Аннелис посмотрела на меня и... неожиданно улыбнулась. О боже! Аннелис улыбается! Я обернулся к Маме — у нее глаза были круглыми от изумления. Анн, тебе уже лучше, ты поправляешься! — безмолвно вскричал я.

Мама вскочила со стула, бросилась к дочери и, обнимая ее и целуя, бессвязно забормотала:

— Ну вот... вот... наконец-то... Улыбнулась, и нет уж моего горя. И муж твой, видишь, Анн,— муж твой тоже повеселел... Ну что же ты, разве можно так?.. Почему ты с нами не говоришь? — По лицу ее текли слезы.

Аннелис моргнула. Так медленно, тяжело, будто, сомкнув веки, уже не хотела их открывать.

Однажды доктор Мартинет сказал: беда ее в том, что она

судорожно пытается удерживать и сохранять все как есть. Она не желает выпускать то, за что ухватилась. Однако нельзя исключить вероятность и такого кризиса, после которого она отторгнет от себя все, что до сих пор силилась удержать. Тогда, возможно, она станет равнодушна к происходящему вокруг... Не случилось ли уже это с моей женой? Не началась ли эта стадия? Не знаю. Доктору Мартинету не разрешают у нас показываться. Последнее, что я от него слышал: если удастся убедить Аннелис, чтобы она смирилась с обстоятельствами, она спасена. Кто же мне объяснит, что с ней сейчас происходит? Я не знаю. Мама не знает. Ах, доктор, доктор, как ты далеко! Раньше, когда еще Мартинет присматривал за ней, она, по его словам, упорно цеплялась за все устоявшееся, за прошлое. Мы проиграли, говорил он, все наши усилия оказались тщетными, а Аннелис ничего не желает понимать. Внешне она никогда не протестует, не восстает, но в психике у нее полная неразбериха, ее сознание — это поле битвы, где постоянно идет какая-то подспудная борьба. Теперь только наркотиками и можно спасти ее психику от полного разрушения. Без них могло бы случиться непоправимое — для нее в этом мире все окончательно утратило бы всякую ценность. Да и она была бы потеряна для всех. Помните господина Меллему?.. Вот почему, когда она очнется, старайтесь расшевелить ее, постоянно говорите с ней о чем угодно, рассказывайте о красивом, приятном, радостном, пробуждающем надежды...

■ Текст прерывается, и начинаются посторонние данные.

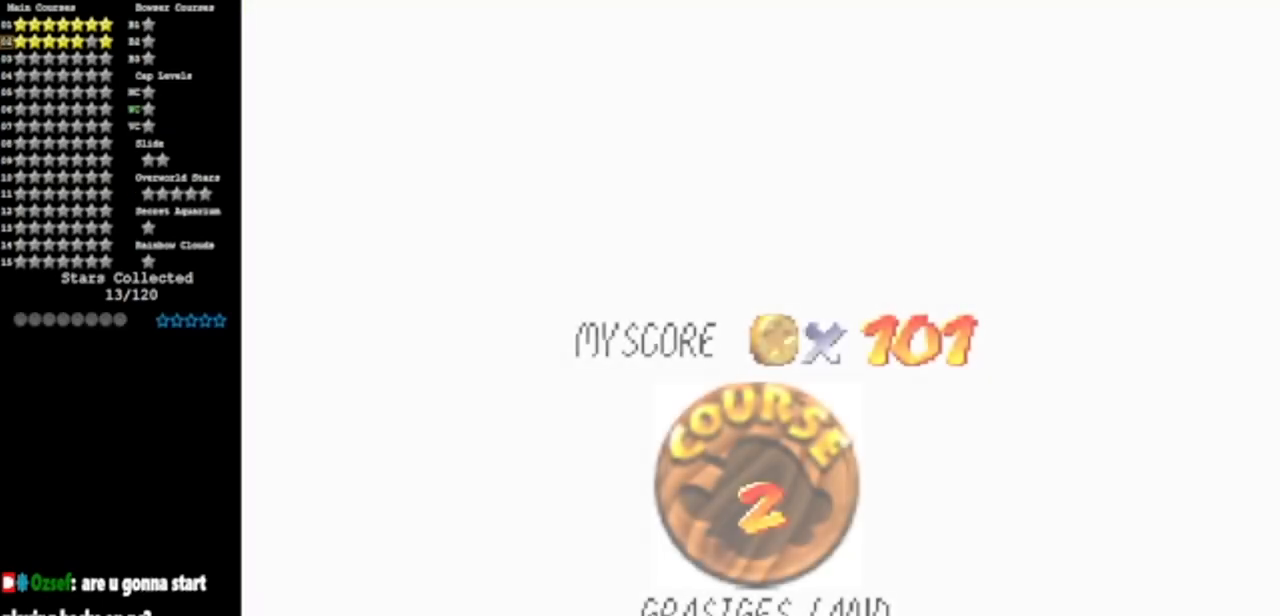
{"buttons": [], "left_stick": "center", "events": []}
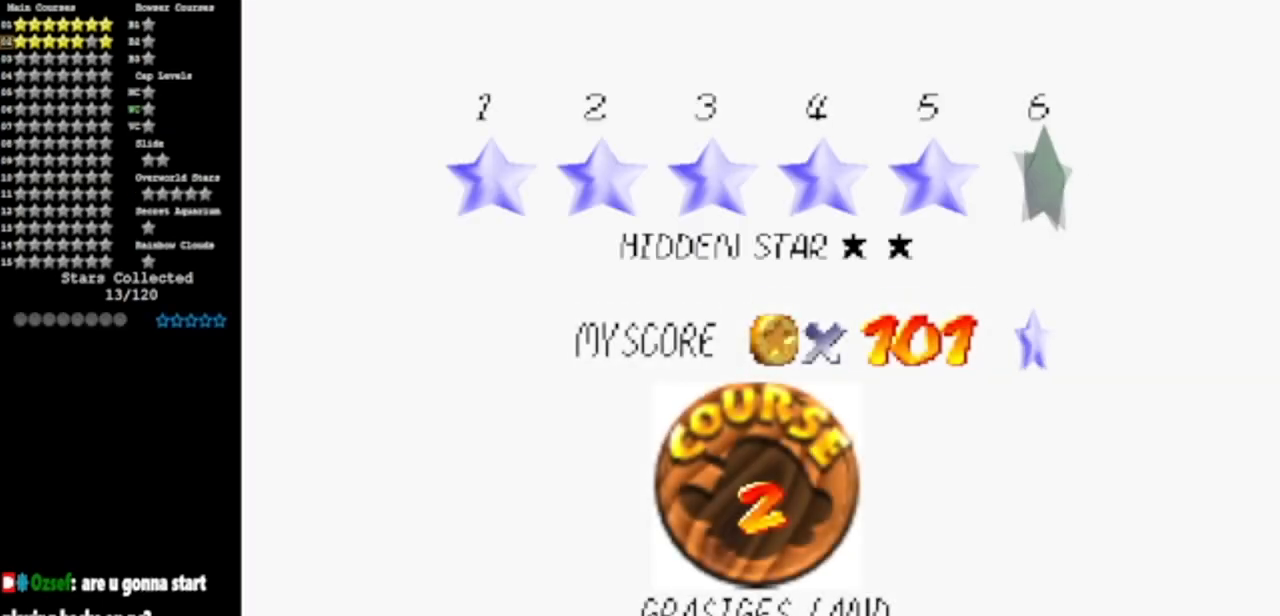
{"buttons": [], "left_stick": "center", "events": []}
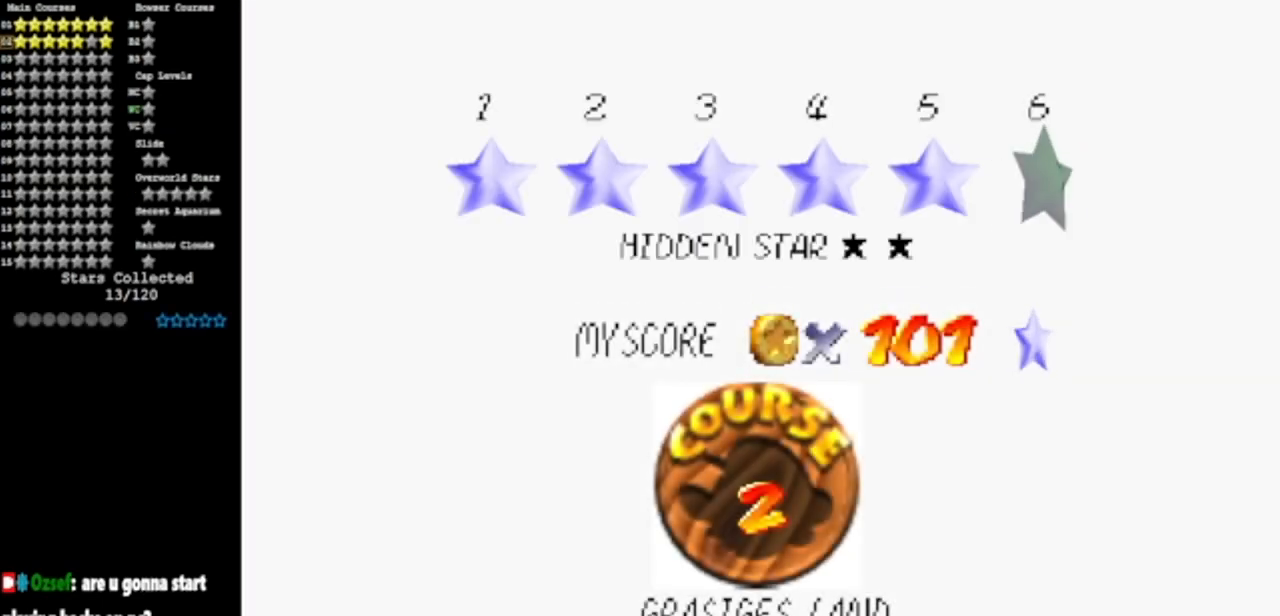
{"buttons": [], "left_stick": "center", "events": []}
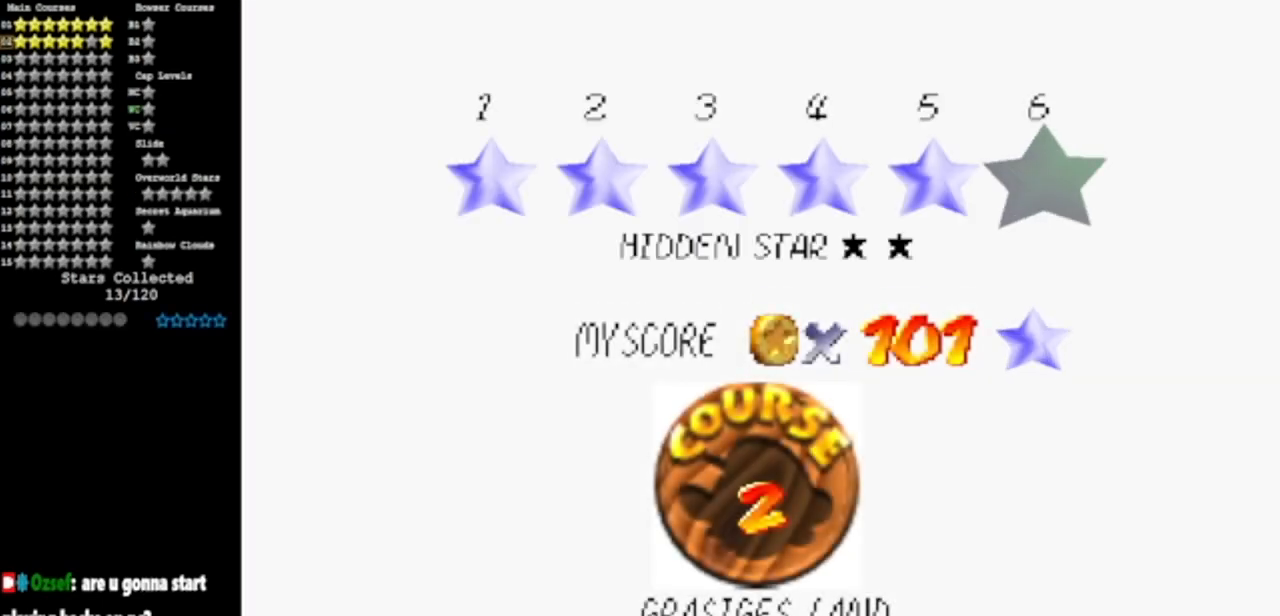
{"buttons": [], "left_stick": "center", "events": [[300, "A", "down"], [383, "A", "up"]]}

‚Но сегодня, поскольку я ее муж, мне надлежит сообщить ей горькую правду: осталось три дня! И наркотиков больше не будет. Доктору Мартинету запретили приходить.

Я хороню помнил и еще одну фразу доктора. Когда-то он говорил: кризис у Аннелис миновал, опасный момент позади. Сказано это было незадолго до нашей свадьбы. Но теперь опять все повторяется. Состояние то же. И на сей раз, сказал он, врачом ее буду не я, Мартинет, а вы, сударь, ее муж, человек, которого она любит. Добейтесь, чтобы вам позволили выехать вместе с ней в Нидерланды. Ньяи такой расход по карману. Сто двадцать гульденов — это для нее не деньги.

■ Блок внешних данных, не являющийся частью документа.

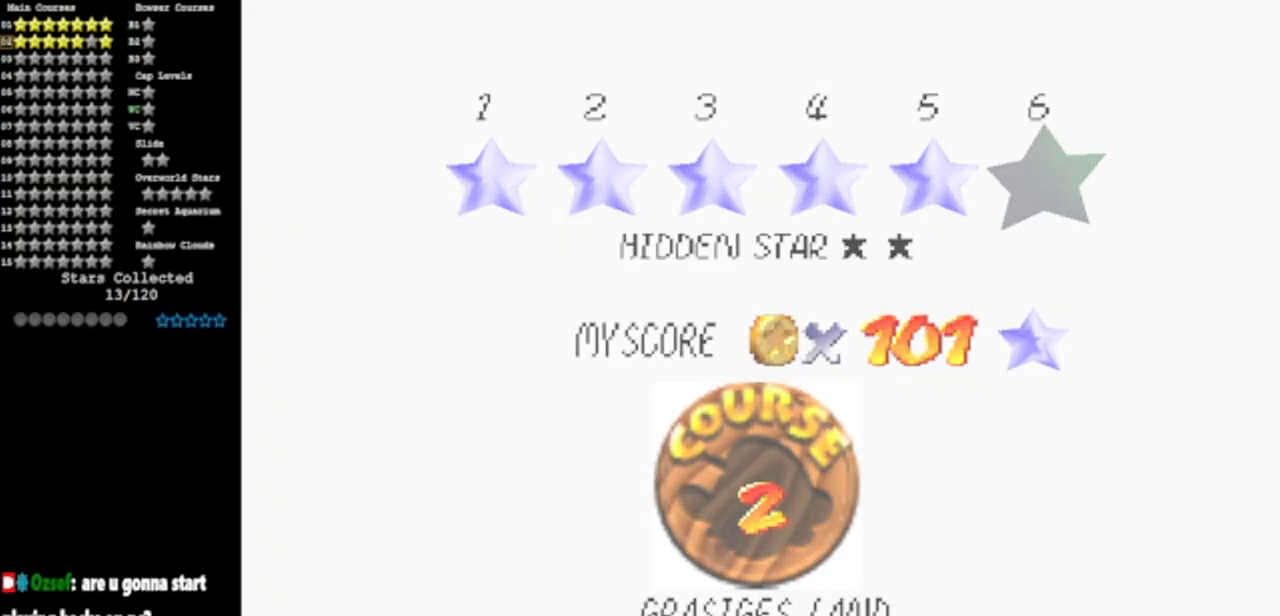
{"buttons": [], "left_stick": "center", "events": []}
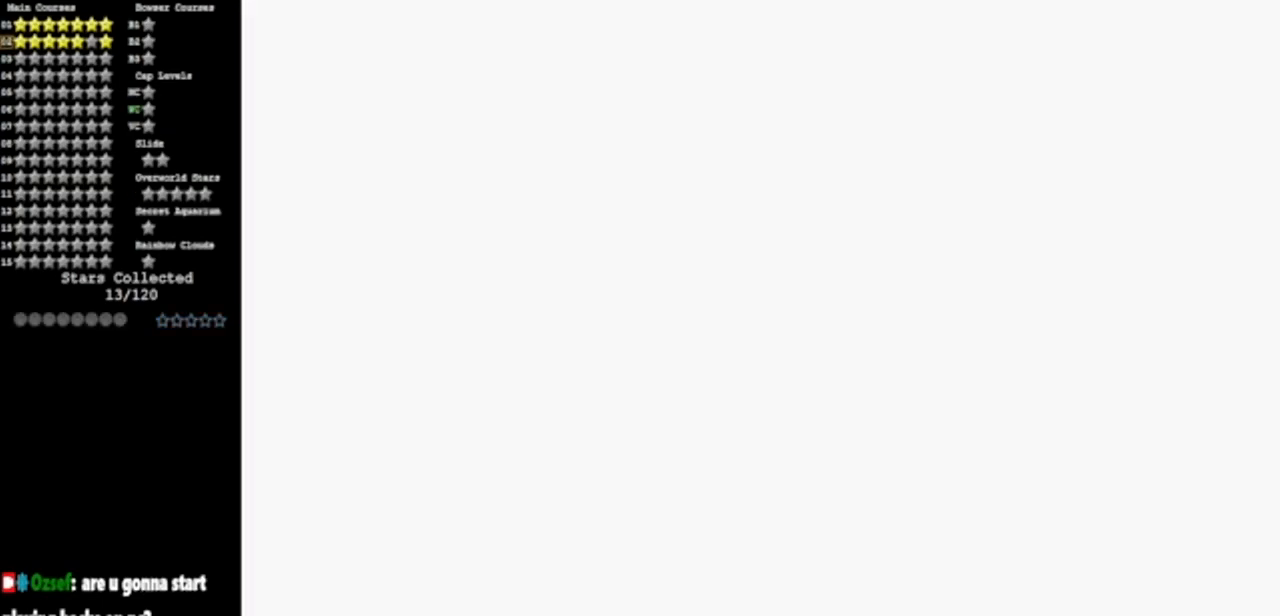
{"buttons": [], "left_stick": "center", "events": []}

Но они отказали нам в разрешении сопровождать ее.

Добивайтесь, говорил Мартинет, любыми способами, ищите любые пути. Ни в коем случае не опускайте руки, ведь речь идет о спасении жизни вашей жены, сударь. Без вас она не выживет. Сейчас вы для нее единственная опора.

И вот я, предприняв, кажется, все возможное, потерпел поражение. Амстердамский суд оказался несокрушим. «Белый» суд Сурабаи заявил, что мы с Мамой не имеем никакого отношения к моей жене. Тогда ньяи, не теряя времени, распорядилась, чтобы Панджи Дарман, в прошлом Ян Дапперсте, был готов к отплытию в Нидерланды — якобы по делам, связанным с торговлей пряностями. Во избежание подозрений она даже запретила ему появляться в Вонокромо. Обходными путями с помощью агента Нидерландской Пароходной компании удалось выбить для него место в каюте второго класса рядом с каютой Аннелис. Этот же агент уладил все формальности с прививками и медицинской справкой.

Ее лицо казалось высеченным из мрамора. Неподвижное, застывшее, как каменная маска, оно не выражало ни мыслей, ни чувств. Моя жена по-прежнему молчала. Я и так и сяк пытался подступиться к ней, чтобы сообщить день отъезда, но безуспешно.

Аннелис съела ложки четыре и больше уже не открывала рта. Ньяи себе места не находила. Она то и дело вставала, выбегала из комнаты, затем опять возвращалась. Наконец, улучив момент, когда мы с женой остались одни, я обнял ее и, набравшись храбрости, шепнул ей на ухо:

— Анн, мы проиграли. Мы собирались вместе с тобой плыть в Нидерланды, но они запретили. Слышишь, Анн?

Она и теперь не отозвалась.

— Анн, о чем ты думаешь? Скажи мне, я должен знать.

Я сейчас тебе все объясню: вместо нас поедет Ян Дапперсте. Через три дня вы отплываете. Он будет рядом с тобой до самой Европы. Ты только не падай духом, Анн. Не успеешь приехать, как тут же следом и мы с Мамой явимся.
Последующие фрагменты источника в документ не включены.